En esos días las profesoras de Juan nos dijeron que era la primera vez en mucho tiempo que Juan no se dormía en clase. Nosotras creíamos que no estaba durmiendo suficiente porque no se acostaba muy pronto, pero resultó que esos días Juan había podido descansar mejor que nunca.
Sabíamos que esta situación no podía ser definitiva y tras pensar en qué opciones teníamos para proporcionarle un hogar decente a Juan, creímos que la mejor opción era que se fuera a vivir con Eddy y sus cuatro hermanos. Ellos tienen a sus padres en Kampala y como estos no tienen recursos para hacerse cargo de ellos, Rafiki decidió meterles en el programa de apadrinamientos y se les está proporcionando la casa y los estudios. Eddy era de los pocos niños que habíamos visto en el colegio siendo bueno y preocupándose por Juan, y además suponía juntar a uno de los chico más conocidos y queridos en el cole, con Juan al que, hasta ahora, le estaba costando socializar. De esta forma, además de tener un hogar en donde sentirse acogido, también podría comenzar a hacer nuevos amigos. Tras hablar con Eddy y su hermana mayor (de trece años) y explicarles bien la situación de Juan, aceptaron acogerle con la única pega de que necesitarían un colchón más porque hasta ese momento estaban durmiendo los cinco hermanos en dos colchones.
Ese día en casa empezamos a preparar la maletita de Juan con la ropita que le habíamos estado dando esos días y nos dijo que también teníamos que recoger una bolsita con cosas suyas de la casa donde había estado viviendo los días anteriores. Me acerqué con él a la casa, abrimos la puerta, entramos y no podía creer lo que estaba viendo. Juan había estado viviendo en una casa completamente a oscuras (las ventanas estaban tapiadas así que tuve que usar la linterna del móvil), una casa con el suelo de tierra, las paredes destrozadas y llenita de bichos. Cogimos la bolsita que tenía en una de las habitaciones y el jabón y una sábana que tenía en el suelo de otra y salimos de ese sitio. Salimos y se me cayeron las lágrimas de imaginarme a ese niño por la noche solo entre esas paredes. Me salió decirle que no se merecía haber pasado por eso y que estábamos ahí para él, para que no tuviese que volver a sufrir así. Juan sonrió y me abrazó (en realidad está todo el día abrazándonos).
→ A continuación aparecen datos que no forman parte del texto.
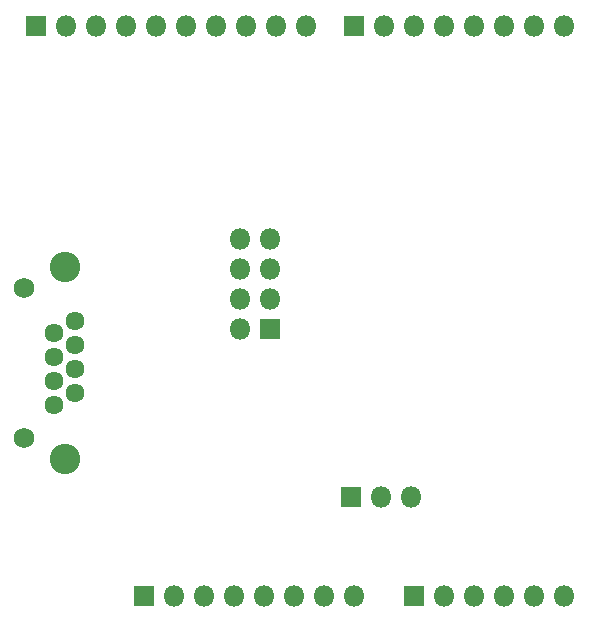
<source format=gbr>
%TF.GenerationSoftware,KiCad,Pcbnew,(5.1.6-0-10_14)*%
%TF.CreationDate,2022-12-23T17:52:02+09:00*%
%TF.ProjectId,MuxReadoutBoard,4d757852-6561-4646-9f75-74426f617264,rev?*%
%TF.SameCoordinates,Original*%
%TF.FileFunction,Soldermask,Top*%
%TF.FilePolarity,Negative*%
%FSLAX46Y46*%
G04 Gerber Fmt 4.6, Leading zero omitted, Abs format (unit mm)*
G04 Created by KiCad (PCBNEW (5.1.6-0-10_14)) date 2022-12-23 17:52:02*
%MOMM*%
%LPD*%
G01*
G04 APERTURE LIST*
%ADD10C,2.575000*%
%ADD11C,1.750000*%
%ADD12C,1.609000*%
%ADD13O,1.800000X1.800000*%
%ADD14R,1.800000X1.800000*%
G04 APERTURE END LIST*
D10*
%TO.C,J1*%
X122810000Y-122071000D03*
X122810000Y-138271000D03*
D11*
X119380000Y-123821000D03*
X119380000Y-136521000D03*
D12*
X123700000Y-126591000D03*
X121920000Y-127611000D03*
X123700000Y-128631000D03*
X121920000Y-129651000D03*
X123700000Y-130671000D03*
X121920000Y-131691000D03*
X123700000Y-132711000D03*
X121920000Y-133731000D03*
%TD*%
D13*
%TO.C,J5*%
X147320000Y-149860000D03*
X144780000Y-149860000D03*
X142240000Y-149860000D03*
X139700000Y-149860000D03*
X137160000Y-149860000D03*
X134620000Y-149860000D03*
X132080000Y-149860000D03*
D14*
X129540000Y-149860000D03*
%TD*%
D13*
%TO.C,J3*%
X143256000Y-101600000D03*
X140716000Y-101600000D03*
X138176000Y-101600000D03*
X135636000Y-101600000D03*
X133096000Y-101600000D03*
X130556000Y-101600000D03*
X128016000Y-101600000D03*
X125476000Y-101600000D03*
X122936000Y-101600000D03*
D14*
X120396000Y-101600000D03*
%TD*%
D13*
%TO.C,J4*%
X165100000Y-101600000D03*
X162560000Y-101600000D03*
X160020000Y-101600000D03*
X157480000Y-101600000D03*
X154940000Y-101600000D03*
X152400000Y-101600000D03*
X149860000Y-101600000D03*
D14*
X147320000Y-101600000D03*
%TD*%
D13*
%TO.C,J6*%
X165100000Y-149860000D03*
X162560000Y-149860000D03*
X160020000Y-149860000D03*
X157480000Y-149860000D03*
X154940000Y-149860000D03*
D14*
X152400000Y-149860000D03*
%TD*%
D13*
%TO.C,J2*%
X137668000Y-119634000D03*
X140208000Y-119634000D03*
X137668000Y-122174000D03*
X140208000Y-122174000D03*
X137668000Y-124714000D03*
X140208000Y-124714000D03*
X137668000Y-127254000D03*
D14*
X140208000Y-127254000D03*
%TD*%
D13*
%TO.C,J7*%
X152146000Y-141478000D03*
X149606000Y-141478000D03*
D14*
X147066000Y-141478000D03*
%TD*%
M02*

</source>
En casa abrimos la bolsita y ahí vi cuales eran todas las pertenencias de un niño de diez años: dos camisetas, un jersey y dos pantalones de uniforme, una bolsita de tela (regalo de una voluntaria de hace unos años), un peluche que le regalamos hacía un par de meses, un plato, un vaso, una sábana y jabón. Eso es todo lo que tenía.
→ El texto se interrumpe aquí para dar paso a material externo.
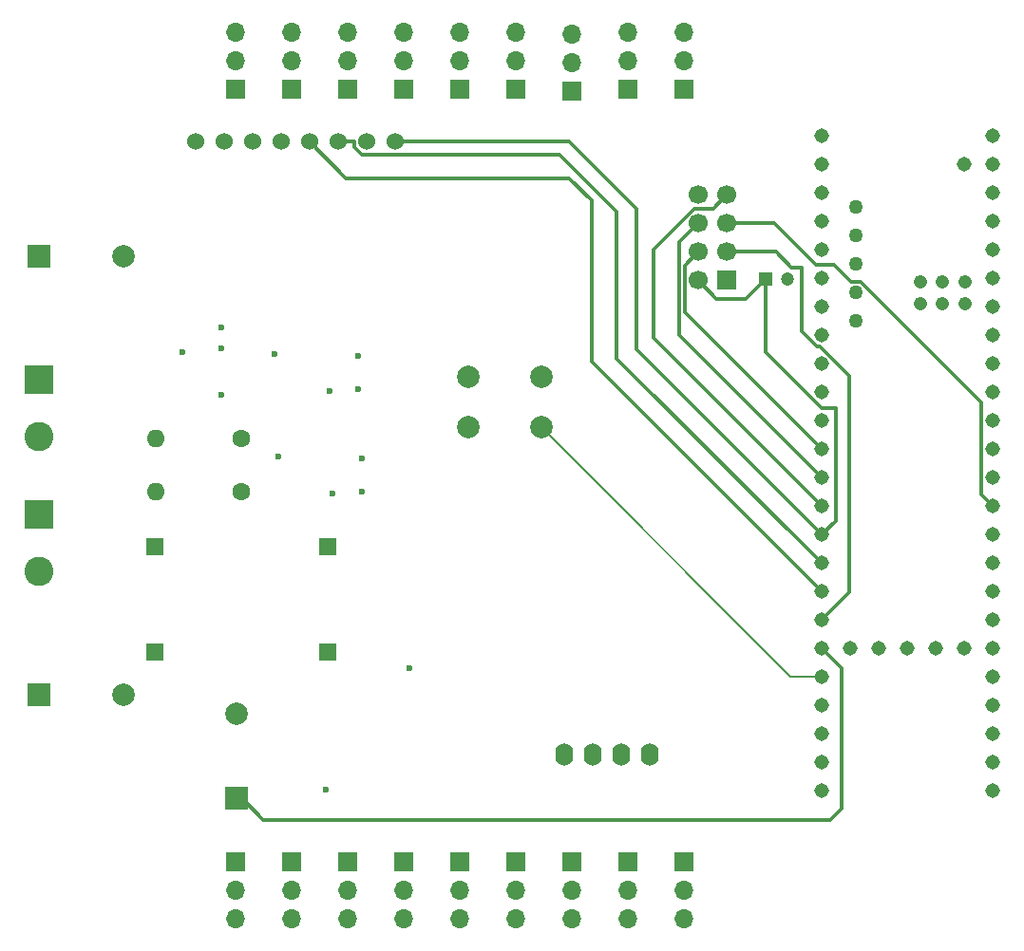
<source format=gbr>
%TF.GenerationSoftware,KiCad,Pcbnew,8.0.7*%
%TF.CreationDate,2025-07-19T14:15:59-04:00*%
%TF.ProjectId,Hexapod V2,48657861-706f-4642-9056-322e6b696361,rev?*%
%TF.SameCoordinates,Original*%
%TF.FileFunction,Copper,L3,Inr*%
%TF.FilePolarity,Positive*%
%FSLAX46Y46*%
G04 Gerber Fmt 4.6, Leading zero omitted, Abs format (unit mm)*
G04 Created by KiCad (PCBNEW 8.0.7) date 2025-07-19 14:15:59*
%MOMM*%
%LPD*%
G01*
G04 APERTURE LIST*
%TA.AperFunction,ComponentPad*%
%ADD10O,1.600000X2.000000*%
%TD*%
%TA.AperFunction,ComponentPad*%
%ADD11R,1.700000X1.700000*%
%TD*%
%TA.AperFunction,ComponentPad*%
%ADD12O,1.700000X1.700000*%
%TD*%
%TA.AperFunction,ComponentPad*%
%ADD13R,2.600000X2.600000*%
%TD*%
%TA.AperFunction,ComponentPad*%
%ADD14C,2.600000*%
%TD*%
%TA.AperFunction,ComponentPad*%
%ADD15R,2.000000X2.000000*%
%TD*%
%TA.AperFunction,ComponentPad*%
%ADD16C,2.000000*%
%TD*%
%TA.AperFunction,ComponentPad*%
%ADD17C,1.308000*%
%TD*%
%TA.AperFunction,ComponentPad*%
%ADD18C,1.258000*%
%TD*%
%TA.AperFunction,ComponentPad*%
%ADD19C,1.208000*%
%TD*%
%TA.AperFunction,ComponentPad*%
%ADD20R,1.200000X1.200000*%
%TD*%
%TA.AperFunction,ComponentPad*%
%ADD21C,1.200000*%
%TD*%
%TA.AperFunction,ComponentPad*%
%ADD22C,1.600000*%
%TD*%
%TA.AperFunction,ComponentPad*%
%ADD23O,1.600000X1.600000*%
%TD*%
%TA.AperFunction,ComponentPad*%
%ADD24C,1.524000*%
%TD*%
%TA.AperFunction,ComponentPad*%
%ADD25R,1.524000X1.524000*%
%TD*%
%TA.AperFunction,ComponentPad*%
%ADD26C,1.700000*%
%TD*%
%TA.AperFunction,ViaPad*%
%ADD27C,0.600000*%
%TD*%
%TA.AperFunction,Conductor*%
%ADD28C,0.200000*%
%TD*%
%TA.AperFunction,Conductor*%
%ADD29C,0.300000*%
%TD*%
G04 APERTURE END LIST*
D10*
%TO.N,GND*%
%TO.C,SSD1306*%
X134420000Y-107450000D03*
%TO.N,+3.3V*%
X131880000Y-107450000D03*
%TO.N,N/C*%
X129340000Y-107450000D03*
X126800000Y-107450000D03*
%TD*%
D11*
%TO.N,GND*%
%TO.C,T4*%
X102500000Y-48080000D03*
D12*
%TO.N,VIN*%
X102500000Y-45540000D03*
%TO.N,S8*%
X102500000Y-43000000D03*
%TD*%
D13*
%TO.N,VIN*%
%TO.C,J3*%
X80000000Y-86000000D03*
D14*
X80000000Y-91080000D03*
%TD*%
D11*
%TO.N,GND*%
%TO.C,C44*%
X132500000Y-48080000D03*
D12*
%TO.N,VIN*%
X132500000Y-45540000D03*
%TO.N,S2*%
X132500000Y-43000000D03*
%TD*%
D11*
%TO.N,GND*%
%TO.C,T2*%
X107500000Y-48080000D03*
D12*
%TO.N,VIN*%
X107500000Y-45540000D03*
%TO.N,S7*%
X107500000Y-43000000D03*
%TD*%
D11*
%TO.N,GND*%
%TO.C,T5*%
X137500000Y-117000000D03*
D12*
%TO.N,VIN*%
X137500000Y-119540000D03*
%TO.N,S10*%
X137500000Y-122080000D03*
%TD*%
D11*
%TO.N,GND*%
%TO.C,F1*%
X112500000Y-117000000D03*
D12*
%TO.N,VIN*%
X112500000Y-119540000D03*
%TO.N,S15*%
X112500000Y-122080000D03*
%TD*%
D11*
%TO.N,GND*%
%TO.C,C33*%
X102500000Y-117000000D03*
D12*
%TO.N,VIN*%
X102500000Y-119540000D03*
%TO.N,S17*%
X102500000Y-122080000D03*
%TD*%
D11*
%TO.N,GND*%
%TO.C,F4*%
X117500000Y-48080000D03*
D12*
%TO.N,VIN*%
X117500000Y-45540000D03*
%TO.N,S5*%
X117500000Y-43000000D03*
%TD*%
D15*
%TO.N,GND*%
%TO.C,C8*%
X80000000Y-63000000D03*
D16*
%TO.N,VIN*%
X87500000Y-63000000D03*
%TD*%
D17*
%TO.N,S1*%
%TO.C,U4*%
X149750000Y-54790000D03*
%TO.N,S2*%
X149750000Y-57330000D03*
%TO.N,S3*%
X149750000Y-59870000D03*
%TO.N,S4*%
X149750000Y-62410000D03*
%TO.N,+3.3V*%
X149750000Y-87810000D03*
X164990000Y-57330000D03*
X154830000Y-97970000D03*
%TO.N,S5*%
X149750000Y-64950000D03*
%TO.N,S6*%
X149750000Y-67490000D03*
D18*
%TO.N,+5V*%
X152800000Y-58600000D03*
D17*
%TO.N,S7*%
X149750000Y-70030000D03*
%TO.N,S8*%
X149750000Y-72570000D03*
%TO.N,S9*%
X149750000Y-75110000D03*
%TO.N,N/C*%
X149750000Y-77650000D03*
%TO.N,CSN*%
X149750000Y-80190000D03*
%TO.N,MOSI*%
X149750000Y-82730000D03*
%TO.N,MISO*%
X149750000Y-85270000D03*
%TO.N,SCK*%
X164990000Y-85270000D03*
%TO.N,S13*%
X164990000Y-82730000D03*
%TO.N,S14*%
X164990000Y-80190000D03*
%TO.N,Current Reading*%
X164990000Y-77650000D03*
%TO.N,N/C*%
X164990000Y-75110000D03*
%TO.N,S15*%
X164990000Y-72570000D03*
%TO.N,S16*%
X164990000Y-70030000D03*
%TO.N,VD Reading*%
X164990000Y-67490000D03*
%TO.N,unconnected-(U4-A7-Pad21)*%
X164990000Y-64950000D03*
%TO.N,S17*%
X164990000Y-62410000D03*
%TO.N,S18*%
X164990000Y-59870000D03*
%TO.N,SCL*%
X149750000Y-90350000D03*
%TO.N,SDA*%
X149750000Y-92890000D03*
%TO.N,CE*%
X149750000Y-95430000D03*
%TO.N,Buzzer*%
X149750000Y-97970000D03*
%TO.N,Button*%
X149750000Y-100510000D03*
%TO.N,unconnected-(U4-TX7-Pad29)*%
X149750000Y-103050000D03*
%TO.N,LED1*%
X149750000Y-105590000D03*
%TO.N,LED2*%
X149750000Y-108130000D03*
%TO.N,unconnected-(U4-OUT1B-Pad32)*%
X149750000Y-110670000D03*
%TO.N,S10*%
X164990000Y-110670000D03*
%TO.N,unconnected-(U4-RX8-Pad34)*%
X164990000Y-108130000D03*
%TO.N,unconnected-(U4-TX8-Pad35)*%
X164990000Y-105590000D03*
%TO.N,S11*%
X164990000Y-103050000D03*
%TO.N,S12*%
X164990000Y-100510000D03*
%TO.N,unconnected-(U4-A14-Pad38)*%
X164990000Y-97970000D03*
%TO.N,unconnected-(U4-A15-Pad39)*%
X164990000Y-95430000D03*
%TO.N,unconnected-(U4-A16-Pad40)*%
X164990000Y-92890000D03*
%TO.N,unconnected-(U4-A17-Pad41)*%
X164990000Y-90350000D03*
D18*
%TO.N,unconnected-(U4-PadD+)*%
X152800000Y-63680000D03*
%TO.N,unconnected-(U4-PadD-)*%
X152800000Y-61140000D03*
D17*
%TO.N,GND*%
X149750000Y-52250000D03*
X164990000Y-87810000D03*
X164990000Y-54790000D03*
X157370000Y-97970000D03*
D19*
X160540000Y-67220000D03*
%TO.N,unconnected-(U4-PadLED)*%
X160540000Y-65220000D03*
D17*
%TO.N,unconnected-(U4-PadON{slash}OFF)*%
X162450000Y-97970000D03*
%TO.N,unconnected-(U4-PadPROGRAM)*%
X159910000Y-97970000D03*
D19*
%TO.N,unconnected-(U4-PadR+)*%
X162540000Y-65220000D03*
%TO.N,unconnected-(U4-PadR-)*%
X162540000Y-67220000D03*
%TO.N,unconnected-(U4-PadT+)*%
X158540000Y-67220000D03*
%TO.N,unconnected-(U4-PadT-)*%
X158540000Y-65220000D03*
D18*
%TO.N,Net-(U4-USB_GND-PadUSB_GND1)*%
X152800000Y-66220000D03*
X152800000Y-68760000D03*
D17*
%TO.N,unconnected-(U4-PadVBAT)*%
X152290000Y-97970000D03*
%TO.N,+5V*%
X164990000Y-52250000D03*
%TO.N,unconnected-(U4-PadVUSB)*%
X162450000Y-54790000D03*
%TD*%
D11*
%TO.N,GND*%
%TO.C,F5*%
X122500000Y-117000000D03*
D12*
%TO.N,VIN*%
X122500000Y-119540000D03*
%TO.N,S13*%
X122500000Y-122080000D03*
%TD*%
D11*
%TO.N,GND*%
%TO.C,F3*%
X117500000Y-117000000D03*
D12*
%TO.N,VIN*%
X117500000Y-119540000D03*
%TO.N,S14*%
X117500000Y-122080000D03*
%TD*%
D11*
%TO.N,GND*%
%TO.C,F2*%
X122500000Y-48080000D03*
D12*
%TO.N,VIN*%
X122500000Y-45540000D03*
%TO.N,S4*%
X122500000Y-43000000D03*
%TD*%
D11*
%TO.N,GND*%
%TO.C,T1*%
X127500000Y-117000000D03*
D12*
%TO.N,VIN*%
X127500000Y-119540000D03*
%TO.N,S12*%
X127500000Y-122080000D03*
%TD*%
D11*
%TO.N,GND*%
%TO.C,F6*%
X112500000Y-48080000D03*
D12*
%TO.N,VIN*%
X112500000Y-45540000D03*
%TO.N,S6*%
X112500000Y-43000000D03*
%TD*%
D20*
%TO.N,+3.3V*%
%TO.C,C1*%
X144750000Y-65000000D03*
D21*
%TO.N,GND*%
X146750000Y-65000000D03*
%TD*%
D11*
%TO.N,GND*%
%TO.C,C55*%
X107500000Y-117000000D03*
D12*
%TO.N,VIN*%
X107500000Y-119540000D03*
%TO.N,S16*%
X107500000Y-122080000D03*
%TD*%
D11*
%TO.N,GND*%
%TO.C,C11*%
X97500000Y-117000000D03*
D12*
%TO.N,VIN*%
X97500000Y-119540000D03*
%TO.N,S18*%
X97500000Y-122080000D03*
%TD*%
D11*
%TO.N,GND*%
%TO.C,C44*%
X127500000Y-48250000D03*
D12*
%TO.N,VIN*%
X127500000Y-45710000D03*
%TO.N,S3*%
X127500000Y-43170000D03*
%TD*%
D22*
%TO.N,GND*%
%TO.C,R3*%
X98060000Y-84000000D03*
D23*
%TO.N,VD Reading*%
X90440000Y-84000000D03*
%TD*%
D11*
%TO.N,GND*%
%TO.C,T3*%
X132500000Y-117000000D03*
D12*
%TO.N,VIN*%
X132500000Y-119540000D03*
%TO.N,S11*%
X132500000Y-122080000D03*
%TD*%
D15*
%TO.N,Buzzer*%
%TO.C,BZ1*%
X97600000Y-111350000D03*
D16*
%TO.N,GND*%
X97600000Y-103750000D03*
%TD*%
D24*
%TO.N,+3.3V*%
%TO.C,U2*%
X111763000Y-52765000D03*
%TO.N,GND*%
X109223000Y-52765000D03*
%TO.N,SCL*%
X106683000Y-52765000D03*
%TO.N,SDA*%
X104143000Y-52765000D03*
%TO.N,unconnected-(U2-XDA-Pad5)*%
X101603000Y-52765000D03*
%TO.N,unconnected-(U2-XCL-Pad6)*%
X99063000Y-52765000D03*
%TO.N,unconnected-(U2-ADD-Pad7)*%
X96523000Y-52765000D03*
%TO.N,unconnected-(U2-INT-Pad8)*%
X93983000Y-52765000D03*
%TD*%
D13*
%TO.N,GND*%
%TO.C,J2*%
X80000000Y-74000000D03*
D14*
%TO.N,VIN*%
X80000000Y-79080000D03*
%TD*%
D25*
%TO.N,GND*%
%TO.C,U5*%
X105700000Y-88900000D03*
%TO.N,+5V*%
X105700000Y-98300000D03*
%TO.N,GND*%
X90300000Y-88900000D03*
%TO.N,VIN*%
X90300000Y-98300000D03*
%TD*%
D11*
%TO.N,GND*%
%TO.C,C22*%
X137500000Y-48080000D03*
D12*
%TO.N,VIN*%
X137500000Y-45540000D03*
%TO.N,S1*%
X137500000Y-43000000D03*
%TD*%
D11*
%TO.N,GND*%
%TO.C,T6*%
X97500000Y-48080000D03*
D12*
%TO.N,VIN*%
X97500000Y-45540000D03*
%TO.N,S9*%
X97500000Y-43000000D03*
%TD*%
D15*
%TO.N,GND*%
%TO.C,C9*%
X80000000Y-102080000D03*
D16*
%TO.N,VIN*%
X87500000Y-102080000D03*
%TD*%
D22*
%TO.N,VD Reading*%
%TO.C,R4*%
X98060000Y-79250000D03*
D23*
%TO.N,VIN*%
X90440000Y-79250000D03*
%TD*%
D11*
%TO.N,GND*%
%TO.C,U3*%
X141289500Y-65125000D03*
D26*
%TO.N,+3.3V*%
X138749500Y-65125000D03*
%TO.N,CE*%
X141289500Y-62585000D03*
%TO.N,CSN*%
X138749500Y-62585000D03*
%TO.N,SCK*%
X141289500Y-60045000D03*
%TO.N,MOSI*%
X138749500Y-60045000D03*
%TO.N,MISO*%
X141289500Y-57505000D03*
%TO.N,N/C*%
X138749500Y-57505000D03*
%TD*%
D16*
%TO.N,Button*%
%TO.C,REF\u002A\u002A*%
X124750000Y-78250000D03*
X118250000Y-78250000D03*
%TO.N,+3.3V*%
X124750000Y-73750000D03*
X118250000Y-73750000D03*
%TD*%
D27*
%TO.N,GND*%
X105525000Y-110560000D03*
X96275000Y-75365000D03*
X96250000Y-69300000D03*
X108750000Y-83975000D03*
X108450000Y-74825000D03*
X106200000Y-84150000D03*
X105900000Y-75000000D03*
%TO.N,+5V*%
X101325000Y-80825000D03*
X101025000Y-71725000D03*
X108750000Y-81000000D03*
X108450000Y-71875000D03*
X113000000Y-99750000D03*
X96250000Y-71200000D03*
X92750000Y-71500000D03*
%TD*%
D28*
%TO.N,Button*%
X147010000Y-100510000D02*
X124750000Y-78250000D01*
X149750000Y-100510000D02*
X147010000Y-100510000D01*
D29*
%TO.N,MISO*%
X134750000Y-70270000D02*
X149750000Y-85270000D01*
X134750000Y-62347443D02*
X134750000Y-70270000D01*
X138392443Y-58705000D02*
X134750000Y-62347443D01*
X140089500Y-58705000D02*
X138392443Y-58705000D01*
X141289500Y-57505000D02*
X140089500Y-58705000D01*
%TO.N,Buzzer*%
X151500000Y-112250000D02*
X150500000Y-113250000D01*
X98100000Y-111350000D02*
X97600000Y-111350000D01*
X149750000Y-97970000D02*
X151500000Y-99720000D01*
X100000000Y-113250000D02*
X98100000Y-111350000D01*
X151500000Y-99720000D02*
X151500000Y-112250000D01*
X150500000Y-113250000D02*
X100000000Y-113250000D01*
%TO.N,CSN*%
X138749500Y-62585000D02*
X137549500Y-63785000D01*
X137549500Y-63785000D02*
X137549500Y-67989500D01*
X137549500Y-67989500D02*
X149750000Y-80190000D01*
%TO.N,SCK*%
X149250000Y-63750000D02*
X150903484Y-63750000D01*
X150903484Y-63750000D02*
X152394484Y-65241000D01*
X152394484Y-65241000D02*
X153241000Y-65241000D01*
X145545000Y-60045000D02*
X149250000Y-63750000D01*
X141289500Y-60045000D02*
X145545000Y-60045000D01*
X163986000Y-75986000D02*
X163986000Y-84266000D01*
X163986000Y-84266000D02*
X164990000Y-85270000D01*
X153241000Y-65241000D02*
X163986000Y-75986000D01*
%TO.N,MOSI*%
X138749500Y-60045000D02*
X137049500Y-61745000D01*
X137049500Y-61745000D02*
X137049500Y-70029500D01*
X137049500Y-70029500D02*
X149750000Y-82730000D01*
%TO.N,SDA*%
X127250000Y-56000000D02*
X107378000Y-56000000D01*
X149750000Y-92890000D02*
X129250000Y-72390000D01*
X129250000Y-72390000D02*
X129250000Y-58000000D01*
X107378000Y-56000000D02*
X104143000Y-52765000D01*
X129250000Y-58000000D02*
X127250000Y-56000000D01*
%TO.N,SCL*%
X126377000Y-53877000D02*
X131500000Y-59000000D01*
X131500000Y-72100000D02*
X149750000Y-90350000D01*
X108111000Y-53225606D02*
X108762394Y-53877000D01*
X108762394Y-53877000D02*
X126377000Y-53877000D01*
X131500000Y-59000000D02*
X131500000Y-72100000D01*
X106683000Y-52765000D02*
X108111000Y-52765000D01*
X108111000Y-52765000D02*
X108111000Y-53225606D01*
%TO.N,+3.3V*%
X133250000Y-58750000D02*
X133250000Y-71310000D01*
X111763000Y-52765000D02*
X127265000Y-52765000D01*
X133250000Y-71310000D02*
X149750000Y-87810000D01*
X151000000Y-86560000D02*
X151000000Y-76504000D01*
X144750000Y-71529871D02*
X144750000Y-65000000D01*
X140374500Y-66750000D02*
X138749500Y-65125000D01*
X149750000Y-87810000D02*
X151000000Y-86560000D01*
X144750000Y-65000000D02*
X143000000Y-66750000D01*
X149724129Y-76504000D02*
X144750000Y-71529871D01*
X127265000Y-52765000D02*
X133250000Y-58750000D01*
X143000000Y-66750000D02*
X140374500Y-66750000D01*
X151000000Y-76504000D02*
X149724129Y-76504000D01*
%TO.N,CE*%
X148000000Y-69699871D02*
X149334129Y-71034000D01*
X145678503Y-62585000D02*
X147093503Y-64000000D01*
X149334129Y-71034000D02*
X149633871Y-71034000D01*
X148000000Y-64000000D02*
X148000000Y-69699871D01*
X149633871Y-71034000D02*
X152250000Y-73650129D01*
X152250000Y-92930000D02*
X149750000Y-95430000D01*
X152250000Y-73650129D02*
X152250000Y-92930000D01*
X147093503Y-64000000D02*
X148000000Y-64000000D01*
X141289500Y-62585000D02*
X145678503Y-62585000D01*
%TD*%
M02*

</source>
El día que Juan se fue a vivir a casa de Eddy, se llevó algunas cositas para regalarles, organizamos todo en su nueva casa, le explicamos que era muy importante que se portase bien con todos, que ayudase, que hiciera caso y que le queríamos mucho. Nos despedimos y Paula y yo nos marchamos rezando para que todo saliese bien.
Desde entonces todo ha ido genial, a veces le cuesta lo de ducharse, pero parece que, tras alguna conversación con él, ya está mejorando. Juan está feliz en su nueva casa y con sus nuevos hermanos y no hay más que ver su sonrisa cada mañana en el colegio para saber que ahora ha encontrado paz.
Desde que todo comenzó hemos hablado mucho con los profes y niños, intentando que entiendan que Juan es diferente por todo lo que ha sufrido en su corta vida. Ahora los profesores le tienen mucho más en cuenta y le hacen mucho caso. En los recreos suele estar con Eddy y sus amigos. Se ha convertido en un niño muy sociable y todos están descubriendo el corazoncito tan bonito que tiene y lo gracioso que es. La vida le ha dado una nueva oportunidad y Juan está feliz.
Ahora desde Rafiki Africa buscamos tener una casita para poder alojar y cuidar a más niños con historias como estas. Porque por desgracia, la historia de Juan es una más entre muchas que aparecen casi a diario.